Writer, editor, stumbler after Jesus

For the record, albums are best

There’s nothing quite like pulling down an album from the shelf to invoke a little nostalgia. I smile at the hairstyles. Chuckle at the fashions. Recall the scenery. Each picture stirs a memory. The day I got dumped. My first paycheck. Best buds.

I’m not talking about photo albums, however. I mean album-albums. LPs. Records. The way people used to experience music. Back in the days when you had to bring something of yourself to the listening, rather than just take what you want.

Now, I am glad to have music always available. But, reading appreciatively of the current renaissance of vinyl, and envying the man with the largest record collection in the world, I am reminded of the ways in which CDs and digital files can rob us of a fuller experience.

First, the album provides a lesson in intentionality and delayed gratification. You don’t just hit “play,” but take part in a small ritual. Once selected, you pull the disc from its sleeve and do that little flicky maneuver with your fingers, turning it over to check for dust and scratches without touching the grooves. Then comes the hiss and crackle as the needle goes down.

When the music eventually starts, it’s so much more satisfying. It’s like a cup of tea poured from loose leaves and allowed to diffuse in a teapot. Somehow, it seems much richer than one from a teabag mashed against the side of a cup with a teaspoon.

Then, as you listen, you discover that you can only appreciate content in its full context. Playlists and mixtapes are fun, but they are just a collection of songs. An album is a selection of songs, the rhythm and order making a greater whole than the parts.

You know you’re of the album generation when a track on the radio or your digital player ends and you start humming the bars of the next song on the original record, only to get irritated when another completely random number kicks in.

Born to Run may stir you in a stand-alone playing, but you won’t really appreciate the appeal to Wendy without understanding how it springs from “trying to learn how to walk like heroes” in the preceding Backstreets. It’s a bit like just reading chapter 4 of The Return of the King because you like it when Frodo talks about being at “the end of all things,” without bothering with the rest of The Lord of the Rings and so fully understanding what they are.

Not all songs on an album are strictly sequential in a narrative sense, of course, but they are part of an emotional arc that gets lost when you slice and dice.
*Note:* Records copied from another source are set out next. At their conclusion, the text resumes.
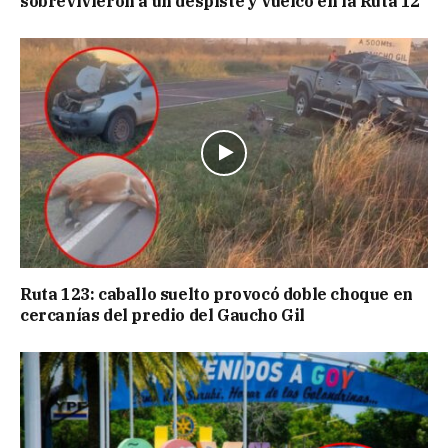
sobrevivieron a un despiste y vuelco en la Ruta 12
Ruta 123: caballo suelto provocó doble choque en
cercanías del predio del Gaucho Gil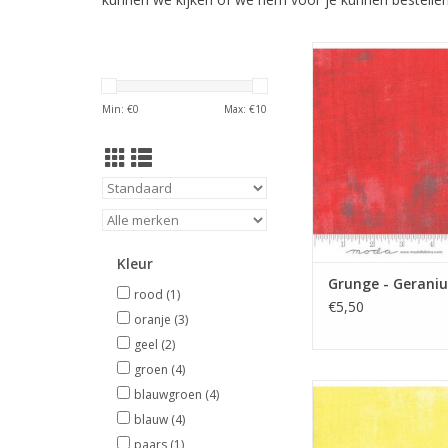
rode grung
TOEVOEGEN AAN WI
Min: €
0
Max: €
10
Kleur
Grunge - Gerani
rood
(1)
€5,50
oranje
(3)
geel
(2)
groen
(4)
gele stof met verfst
blauwgroen
(4)
blauw
(4)
TOEVOEGEN AAN WI
paars
(1)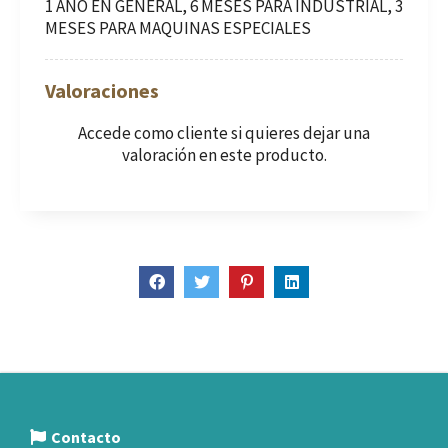
1 AÑO EN GENERAL, 6 MESES PARA INDUSTRIAL, 3
MESES PARA MAQUINAS ESPECIALES
Valoraciones
Accede como cliente
si quieres dejar una
valoración en este producto.
Contacto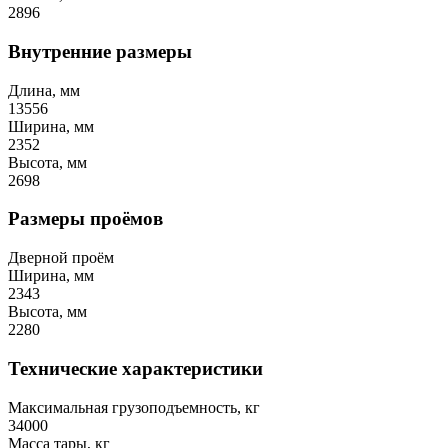
2896
Внутренние размеры
Длина, мм
13556
Ширина, мм
2352
Высота, мм
2698
Размеры проёмов
Дверной проём
Ширина, мм
2343
Высота, мм
2280
Технические характеристики
Максимальная грузоподъемность, кг
34000
Масса тары, кг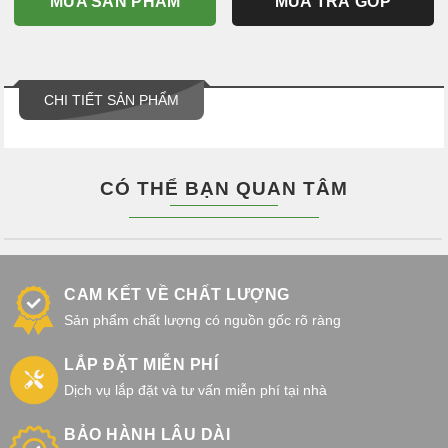
MUA SẢN PHẨM
MUA TRẢ GÓP
CHI TIẾT SẢN PHẨM
CÓ THỂ BẠN QUAN TÂM
CAM KẾT VỀ CHẤT LƯỢNG
Sản phẩm chất lượng có nguồn gốc rõ ràng
LẮP ĐẶT MIỄN PHÍ
Dịch vụ lắp đặt và tư vấn miễn phí tại nhà
BẢO HÀNH LÂU DÀI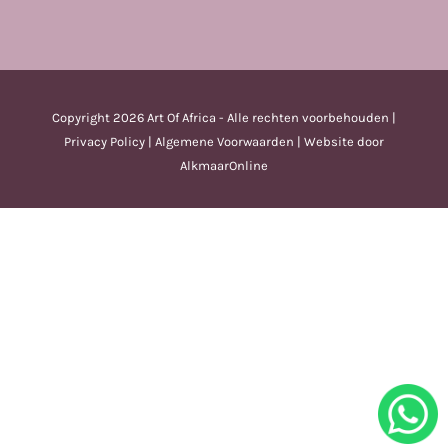
Copyright
2026 Art Of Africa - Alle rechten voorbehouden |
Privacy Policy
|
Algemene Voorwaarden
| Website door
AlkmaarOnline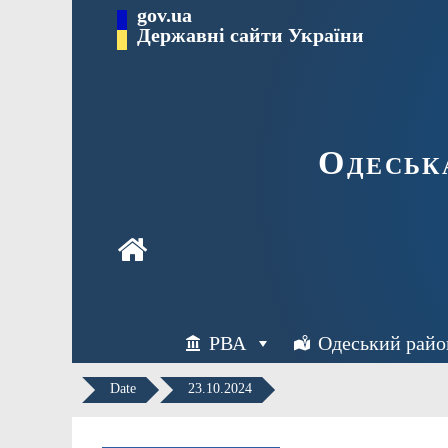
Перейти
gov.ua
Державні сайти України
до
вмісту
Одеськ
РВА
Одеський райо
Date
23.10.2024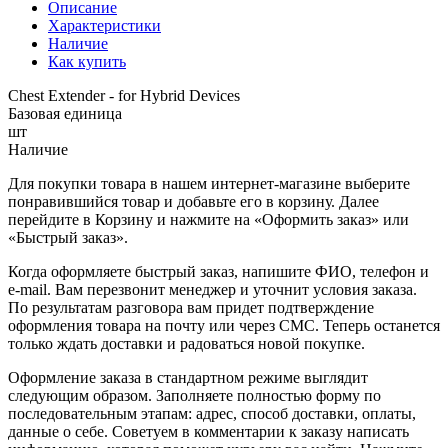
Описание
Характеристики
Наличие
Как купить
Chest Extender - for Hybrid Devices
Базовая единица
шт
Наличие
Для покупки товара в нашем интернет-магазине выберите
понравившийся товар и добавьте его в корзину. Далее
перейдите в Корзину и нажмите на «Оформить заказ» или
«Быстрый заказ».
Когда оформляете быстрый заказ, напишите ФИО, телефон и
e-mail. Вам перезвонит менеджер и уточнит условия заказа.
По результатам разговора вам придет подтверждение
оформления товара на почту или через СМС. Теперь останется
только ждать доставки и радоваться новой покупке.
Оформление заказа в стандартном режиме выглядит
следующим образом. Заполняете полностью форму по
последовательным этапам: адрес, способ доставки, оплаты,
данные о себе. Советуем в комментарии к заказу написать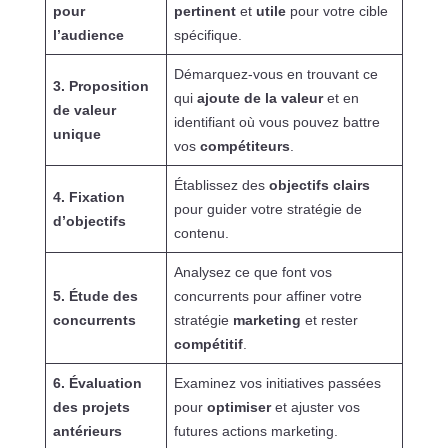
pour
pertinent
et
utile
pour votre cible
l’audience
spécifique.
Démarquez-vous en trouvant ce
3. Proposition
qui
ajoute de la valeur
et en
de valeur
identifiant où vous pouvez battre
unique
vos
compétiteurs
.
Établissez des
objectifs clairs
4. Fixation
pour guider votre stratégie de
d’objectifs
contenu.
Analysez ce que font vos
5. Étude des
concurrents pour affiner votre
concurrents
stratégie
marketing
et rester
compétitif
.
6. Évaluation
Examinez vos initiatives passées
des projets
pour
optimiser
et ajuster vos
antérieurs
futures actions marketing.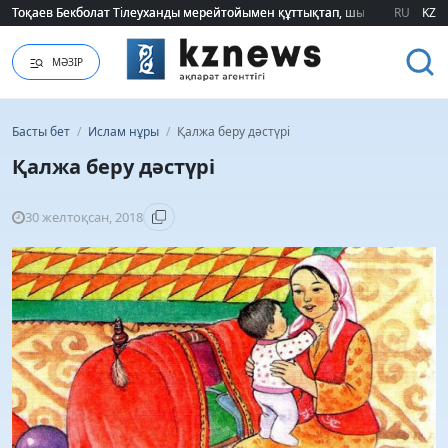
Тоқаев Бекболат Тілеуханды мерейтойымен құттықтап, шығармашылық т
Тоқаев Бекболат Тілеуханды мерейтойымен құттықтап, шығармашылық т
RU
KZ
МӘЗІР
Басты бет
/
Ислам нұры
/
Қалжа беру дәстүрі
Қалжа беру дәстүрі
30 желтоқсан, 2018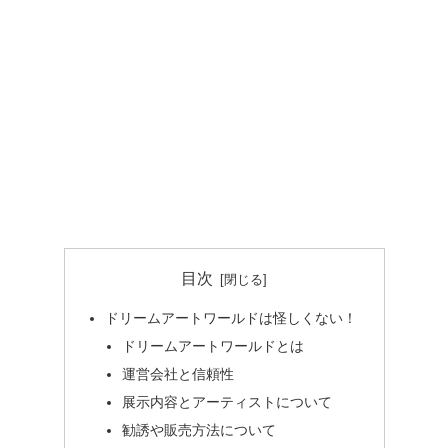
目次
ドリームアートワールドは怪しくない！
ドリームアートワールドとは
運営会社と信頼性
展示内容とアーティストについて
勧誘や販売方法について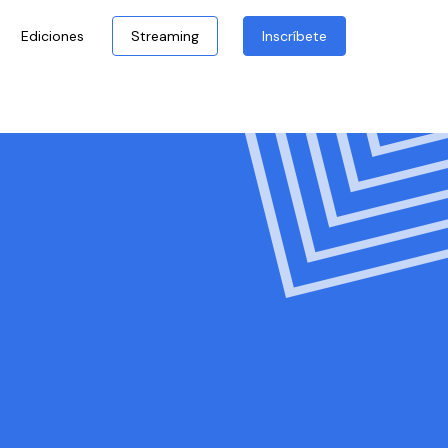
Ediciones
Streaming
Inscríbete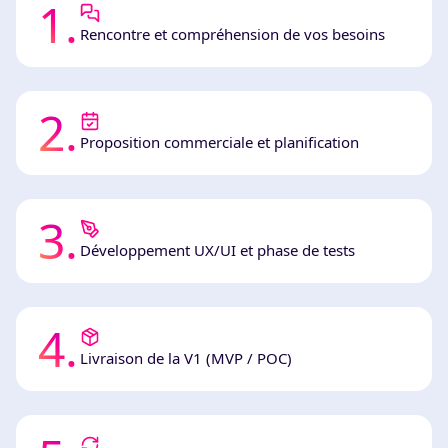
1
.
Rencontre et compréhension de vos besoins
2
.
Proposition commerciale et planification
3
.
Développement UX/UI et phase de tests
4
.
Livraison de la V1 (MVP / POC)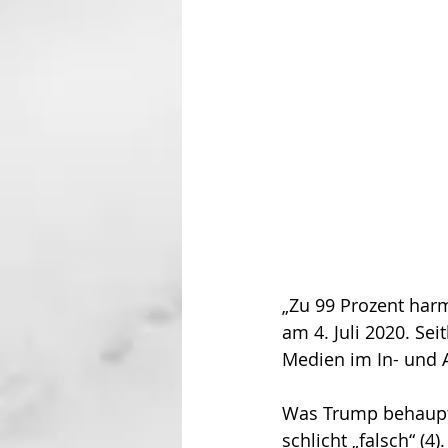
„Zu 99 Prozent harm
am 4. Juli 2020. Sei
Medien im In- und A
Was Trump behaupte,
schlicht „falsch“ (4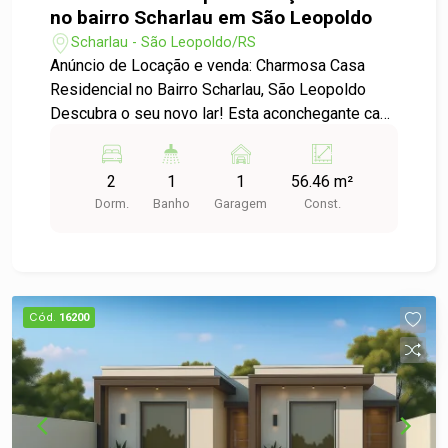
no bairro Scharlau em São Leopoldo
Scharlau - São Leopoldo/RS
Anúncio de Locação e venda: Charmosa Casa
Residencial no Bairro Scharlau, São Leopoldo
Descubra o seu novo lar! Esta aconchegante casa
disponível para locação no bairro Scharlau
oferece conforto e praticidade em um dos
2
1
1
56.46 m²
bairros mais tranquilos e agradáveis de São
Dorm.
Banho
Garagem
Const.
Leopoldo. Características do Imóvel: -
Dormitórios: 2 dormitórios espaçosos, ideais
para acomodar sua família ou para utilizar como
escritório. - Garagem: 1 vaga de garagem,
garantindo segurança e comodidade para o seu
Cód.
16200
veículo. - Área Construída: 56,46 m² bem
distribuídos, proporcionando um ambiente
acolhedor e funcional. Diferenciais: - Localização
privilegiada no bairro Scharlau, com fácil acesso
a supermercados, escolas, farmácias e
As a teenager, albums were my inner-language primers. They helped me give words to the emotions I was experiencing but could not clearly explain. They also gave me some of my identity: in the days before every piece of clothing had a logo on it, carrying an LP under your arm at school (ostensibly because you were going to lend it to someone else) was a way of quietly declaring your style.

This had its drawbacks, to be sure. If there was anything cooler than to be seen clutching the latest release by a major band, it was to have an album that no one recognized. This meant you were really hip. As a result, I ended up with a few LPs that had great covers but didn’t bear listening to more than once. With some, even once was too much.

Sadly, my album collection has been severely thinned by a couple of international moves and a season of excessive piety. But I am restoring it bit by bit, delighting in being reunited with some old friends in the dollar bargain bins at Orlando’s Rock and Roll Heaven. It’s good to see and sit with them again.

I’ll listen thankfully to music however I can: streaming, downloaded, or on CD (which sacrifices the tactile and visual experience of the 12-inch cover). I can even still play some of my old cassette tapes through my system. But there’s something about an album that engages all of me in a way those other forms don’t.